--- DATA SUPPLIED ---
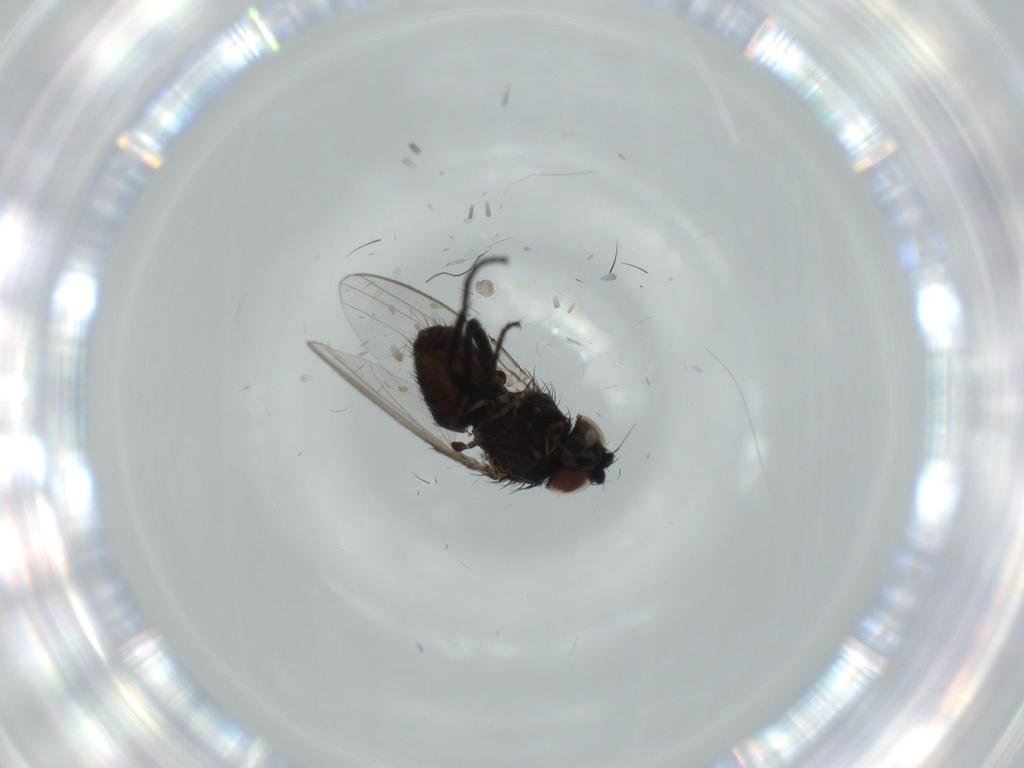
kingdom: Animalia
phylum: Arthropoda
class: Insecta
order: Diptera
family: Milichiidae
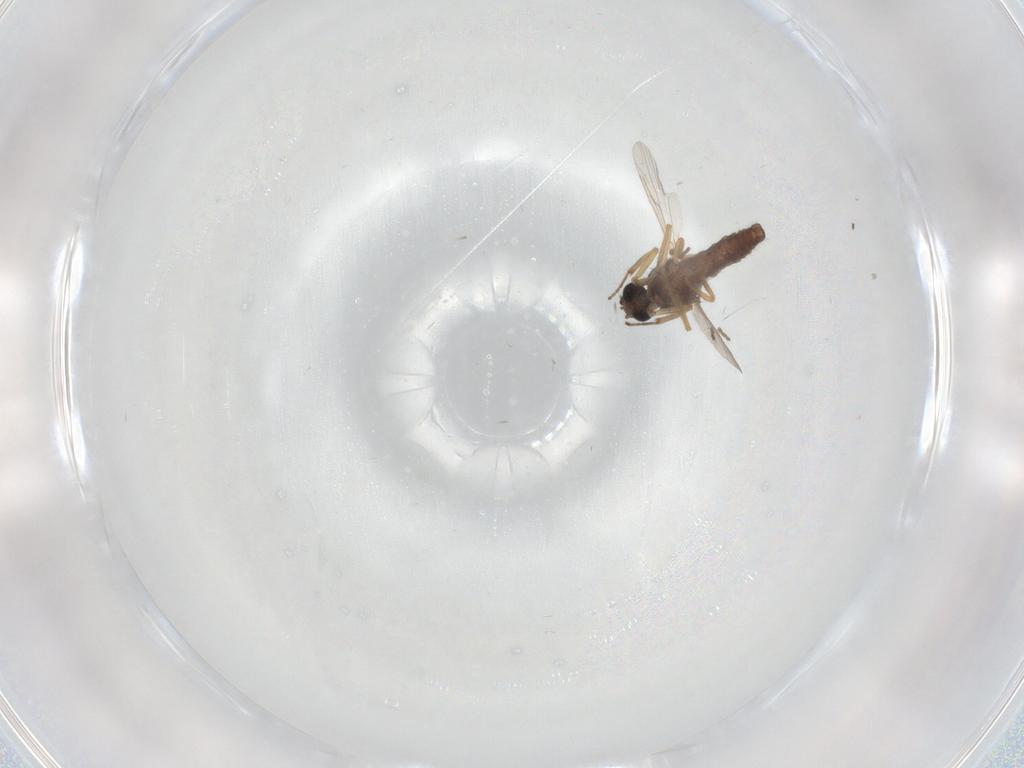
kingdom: Animalia
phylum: Arthropoda
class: Insecta
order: Diptera
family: Ceratopogonidae
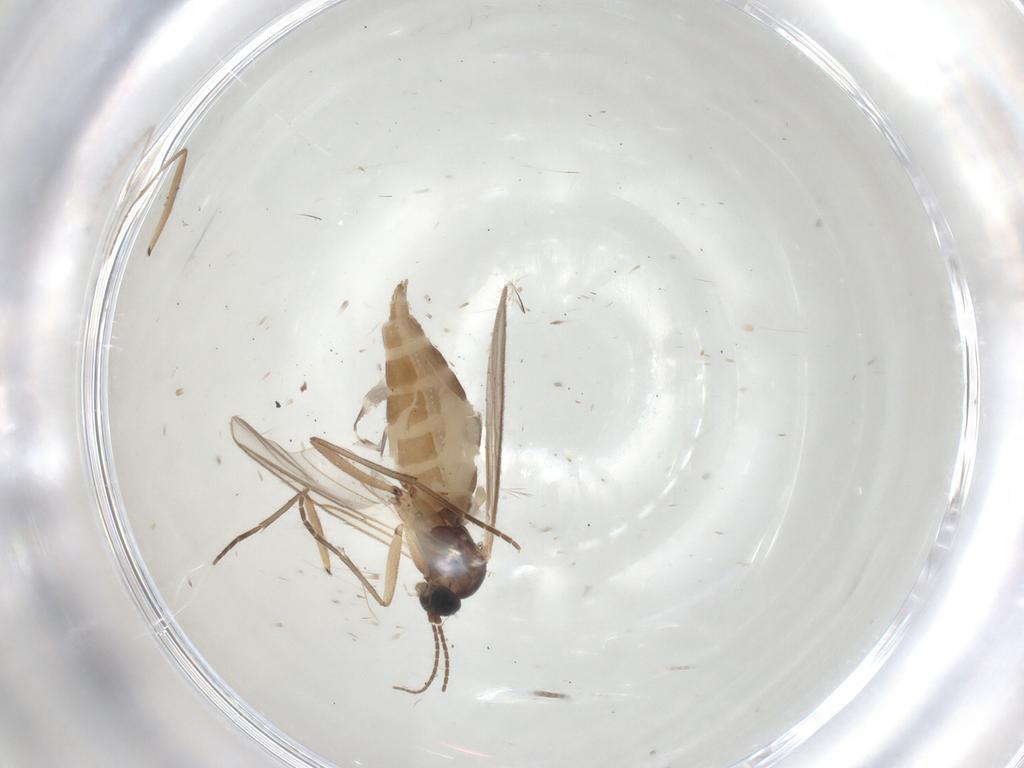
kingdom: Animalia
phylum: Arthropoda
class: Insecta
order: Diptera
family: Sciaridae
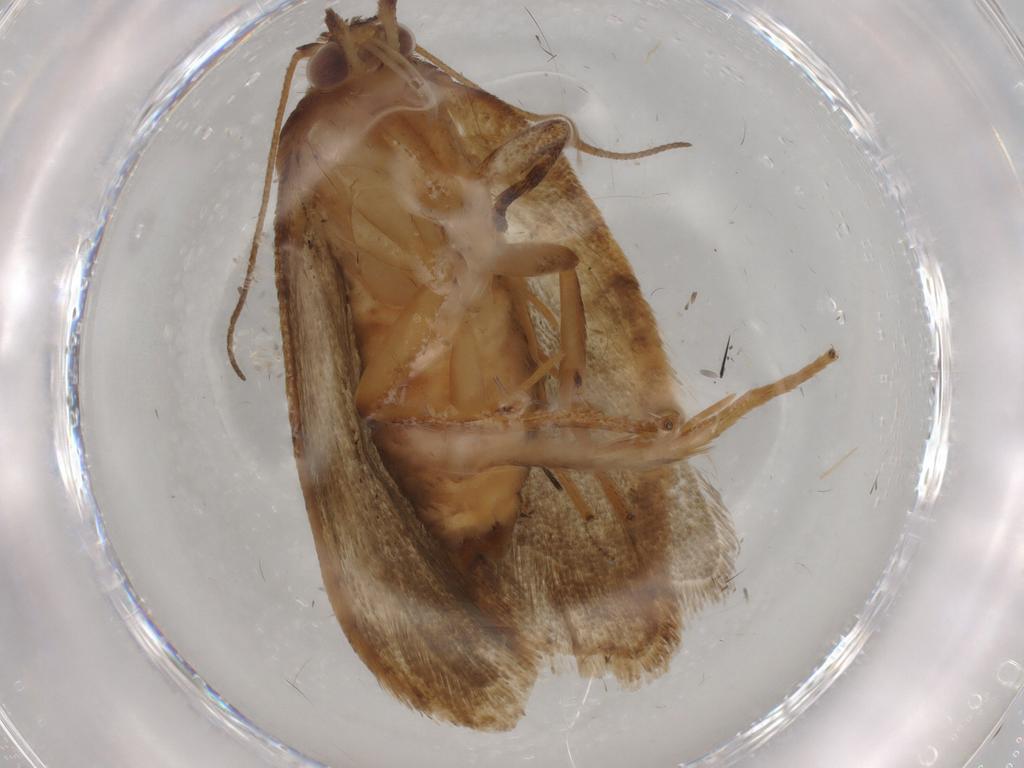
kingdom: Animalia
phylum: Arthropoda
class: Insecta
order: Lepidoptera
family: Tortricidae
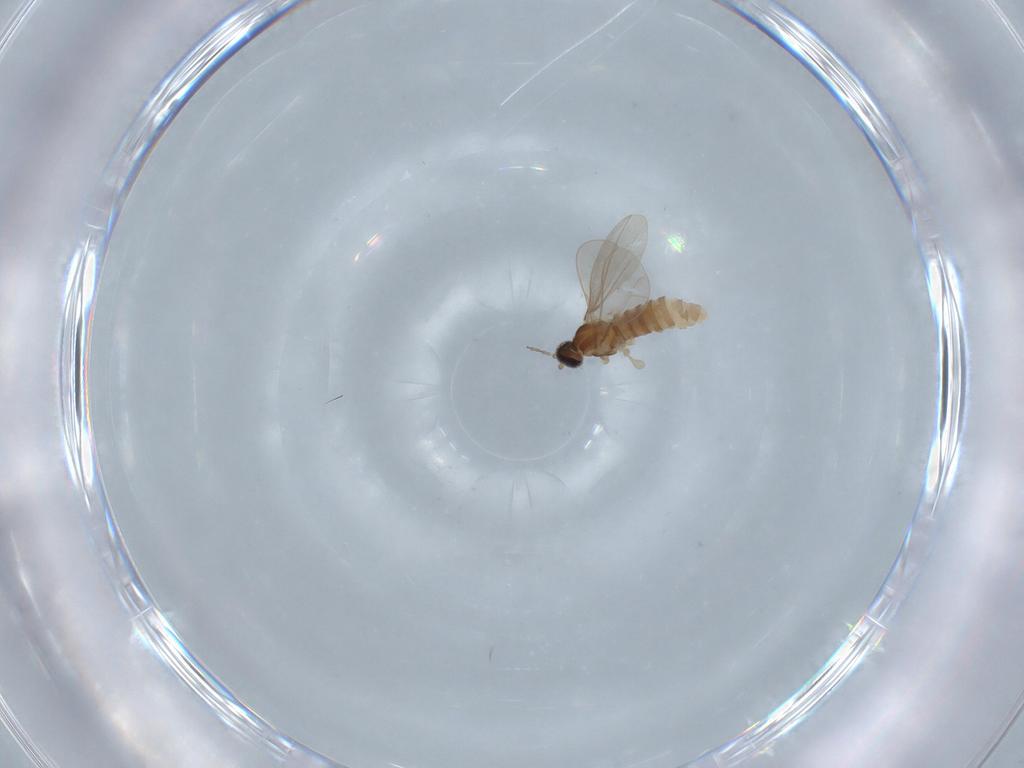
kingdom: Animalia
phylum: Arthropoda
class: Insecta
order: Diptera
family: Cecidomyiidae
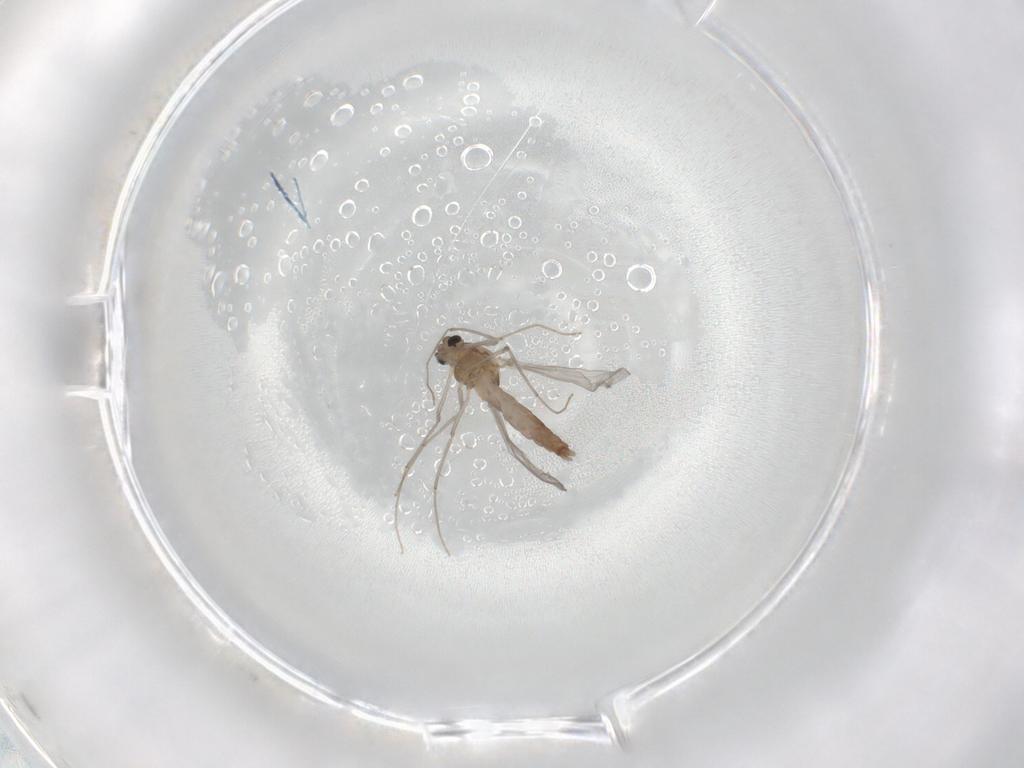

--- THE EXERCISE ---
Copy the part of the data that opens with the line containing "family: Ceratopogonidae" and runs to the end of the data, keeping every line word for word and including both ends. Leave the pictures out of your answer.

--- OUTPUT BELOW ---
family: Ceratopogonidae
kingdom: Animalia
phylum: Arthropoda
class: Insecta
order: Diptera
family: Sciaridae
kingdom: Animalia
phylum: Arthropoda
class: Insecta
order: Lepidoptera
family: Tortricidae
kingdom: Animalia
phylum: Arthropoda
class: Insecta
order: Diptera
family: Cecidomyiidae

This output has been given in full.